Qu'est-ce que le système « 10 – 8 – 6 – 4 » ?
« Le Japon est le seul pays où le taux de pauvreté ne baisse pas même quand on a un emploi. » C'est l'appréciation portée par Caroline Kennedy, l'ancien ambassadrice des États-Unis au Japon lors d'un discours prononcé en mai 2014. De fait, dans le classement 2014 du « Taux de pauvreté relatif des familles monoparentales dans le monde » de l'OCDE, celui-ci est de 50,8 % au Japon, le plus élevé des 33 pays étudiés, en dépit du fait que le taux d'emploi des mères est élevé par rapport aux autres pays.
Yuasa Makoto, professeur à l'Université de Tokyo et président de Musubie, une ONG qui soutient l’initiative « La cantine des enfants »

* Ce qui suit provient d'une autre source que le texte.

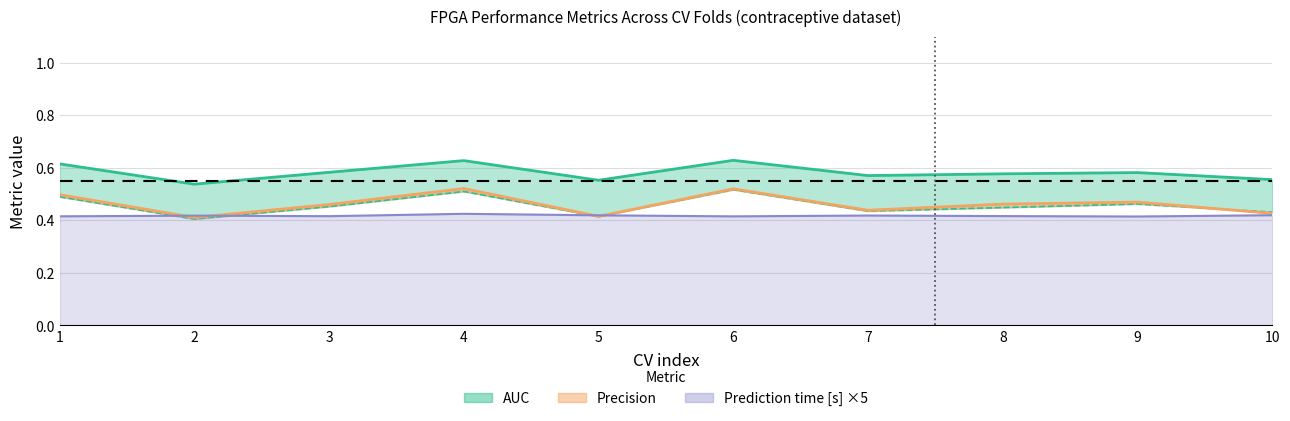

At which category is the sum across all series the highest?

4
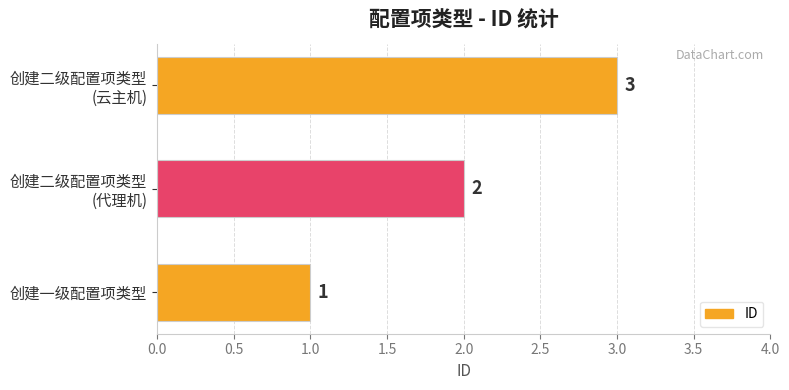

Count the values in the range 1 to 3.

3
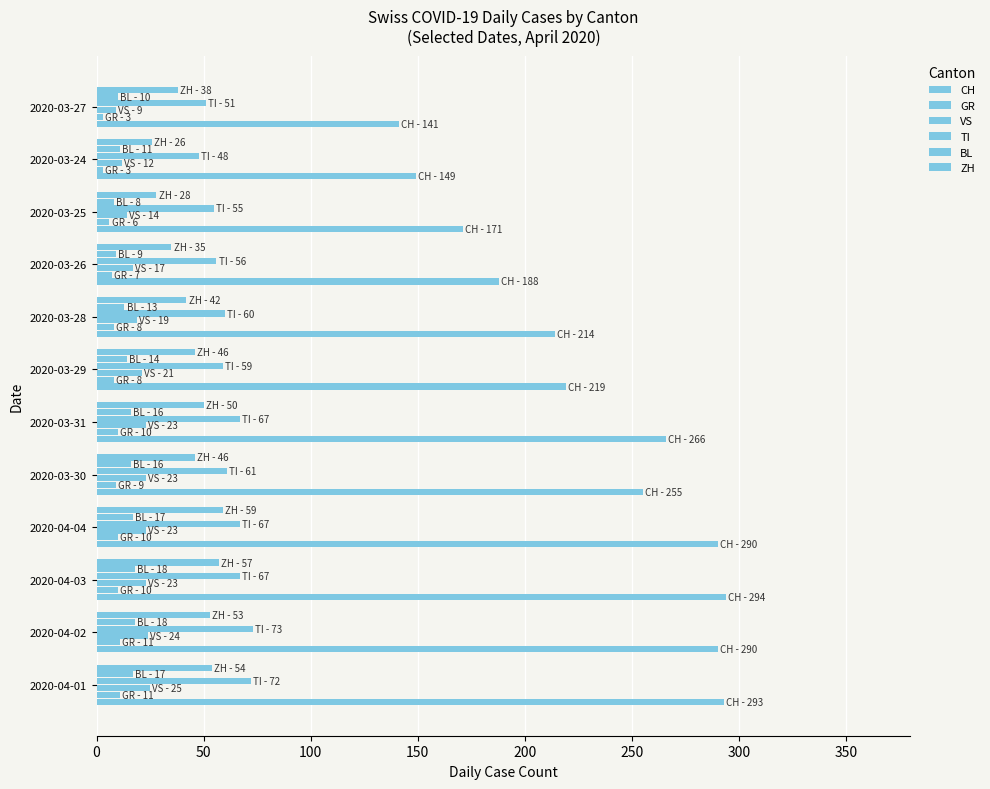

How many data points in VS are less than 23?

6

Le système des salaires spécifique au Japon l'explique. Yuasa Makoto, professeur à l'Université de Tokyo et président de Musubie, une ONG qui soutient l’initiative « La cantine des enfants » à l’œuvre dans tout le pays, nous dit que les bas salaires des mères célibataires résultent de l'écart entre les salaires des hommes et des femmes, associé à l'écart entre les statuts de précaire et de titulaire. D'après lui, la structure des salaires au Japon (salaire horaire) est la suivante : 10 pour les hommes titulaires, 8 pour les femmes dans le même cas, 6 pour les employés précaires masculins, et 4 pour les femmes dans le même cas.
Si l'on établi le fait que l'époux est le soutien de famille et que 10 est ce qu'il gagne pour faire vivre toute sa famille, son épouse se satisfera d'un salaire correspondant à 40 % de ce montant, puisqu'elle le voit comme de l'argent de poche qui lui servira à aller au restaurant ou partir en voyage. Il explique que ce modèle qui s'est imposé pendant la période de forte croissance du Japon était fondé sur l'emploi à vie. Mais il n'est plus adapté à l'époque actuelle où un chef de famille masculin peut soudain perdre son emploi suite à une restructuration chez son employeur et où une femme peut se retrouver chef de famille après un divorce. Les femmes ne peuvent soutenir leur famille avec un salaire conçu comme de l'agent de poche.